This MBK-9HP seems like a respectable representative of its type. It most distinctive virtues are its all-steel construction, its high-lustre blue finish, its resemblance to the revered Browning High Power, and, above all, its relatively low suggested retail price, which should be about $350. This places it near the lower end of the price spectrum for wonder-nines, and it should be a formidable competitor.

The individual who is attracted to this pistol will have to examine his own conscience over the matter of its origins. On the one hand, if you buy it, you are helping the armaments industry of a Soviet Blok state that is a potential enemy of the United States. On the other hand, it may be argued that, of all the states in the Eastern Bloc, Hungary in recent years has been the most successful in liberalizing and humanizing its communist system.

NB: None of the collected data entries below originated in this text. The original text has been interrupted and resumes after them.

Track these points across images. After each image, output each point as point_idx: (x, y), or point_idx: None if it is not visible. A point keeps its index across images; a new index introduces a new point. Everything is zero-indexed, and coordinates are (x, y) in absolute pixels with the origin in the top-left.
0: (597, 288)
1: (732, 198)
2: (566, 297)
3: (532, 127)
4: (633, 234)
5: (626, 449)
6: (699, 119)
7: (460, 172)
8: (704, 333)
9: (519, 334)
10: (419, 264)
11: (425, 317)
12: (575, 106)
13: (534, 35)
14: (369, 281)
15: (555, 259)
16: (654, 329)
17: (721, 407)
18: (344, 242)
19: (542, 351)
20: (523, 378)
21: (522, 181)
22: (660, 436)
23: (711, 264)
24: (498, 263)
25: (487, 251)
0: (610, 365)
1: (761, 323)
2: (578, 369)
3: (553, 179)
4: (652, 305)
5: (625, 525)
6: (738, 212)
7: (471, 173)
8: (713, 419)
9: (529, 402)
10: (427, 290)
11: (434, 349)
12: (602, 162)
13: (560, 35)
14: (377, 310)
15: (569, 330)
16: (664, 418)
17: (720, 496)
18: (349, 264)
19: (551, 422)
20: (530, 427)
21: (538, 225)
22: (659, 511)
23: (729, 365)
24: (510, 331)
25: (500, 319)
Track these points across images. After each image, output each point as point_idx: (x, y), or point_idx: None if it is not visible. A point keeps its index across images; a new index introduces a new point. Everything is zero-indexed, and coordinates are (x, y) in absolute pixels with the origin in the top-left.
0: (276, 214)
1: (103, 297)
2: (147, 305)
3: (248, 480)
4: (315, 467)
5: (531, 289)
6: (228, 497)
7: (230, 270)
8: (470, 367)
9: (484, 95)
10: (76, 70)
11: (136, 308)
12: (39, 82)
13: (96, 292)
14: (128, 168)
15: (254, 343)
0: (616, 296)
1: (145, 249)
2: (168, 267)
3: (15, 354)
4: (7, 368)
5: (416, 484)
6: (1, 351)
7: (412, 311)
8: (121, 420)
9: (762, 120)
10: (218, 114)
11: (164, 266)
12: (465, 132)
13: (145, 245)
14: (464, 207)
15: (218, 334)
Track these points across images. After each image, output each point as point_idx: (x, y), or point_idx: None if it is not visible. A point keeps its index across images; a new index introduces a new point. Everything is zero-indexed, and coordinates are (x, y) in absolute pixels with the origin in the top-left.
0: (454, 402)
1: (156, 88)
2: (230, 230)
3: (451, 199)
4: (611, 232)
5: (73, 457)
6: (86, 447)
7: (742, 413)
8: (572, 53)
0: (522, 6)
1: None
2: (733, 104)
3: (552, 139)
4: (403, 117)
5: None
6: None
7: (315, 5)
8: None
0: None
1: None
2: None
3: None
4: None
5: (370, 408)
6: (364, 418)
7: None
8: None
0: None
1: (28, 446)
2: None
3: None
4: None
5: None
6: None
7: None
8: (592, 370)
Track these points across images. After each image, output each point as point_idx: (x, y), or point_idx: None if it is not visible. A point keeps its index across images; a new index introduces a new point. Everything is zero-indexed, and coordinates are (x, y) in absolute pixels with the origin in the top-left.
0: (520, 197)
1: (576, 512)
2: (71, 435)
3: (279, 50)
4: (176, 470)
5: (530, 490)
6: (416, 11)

Concessions to free enterprise and trade ties with the West have increased greatly, and some foreign policy experts believe that, by further increasing such ties, the reliability of the Hungarians as allies to the Soviet will be seriously compromised. After all, these are the same people who fought so valiant against Soviet tyranny back in 1956. Evidently Uncle Sam inclines toward the latter view, since "most favored nation" status was granted imports from Hungary a few years ago.

For further details, including availability, ordering information and the like on this pistol and other firearms in their lineup, contact Kassnar Imports, Dept. GA, P.O. Box 6097, Harrisburg, PA 17112.
COPYRIGHT 1985 InterMedia Outdoors, Inc.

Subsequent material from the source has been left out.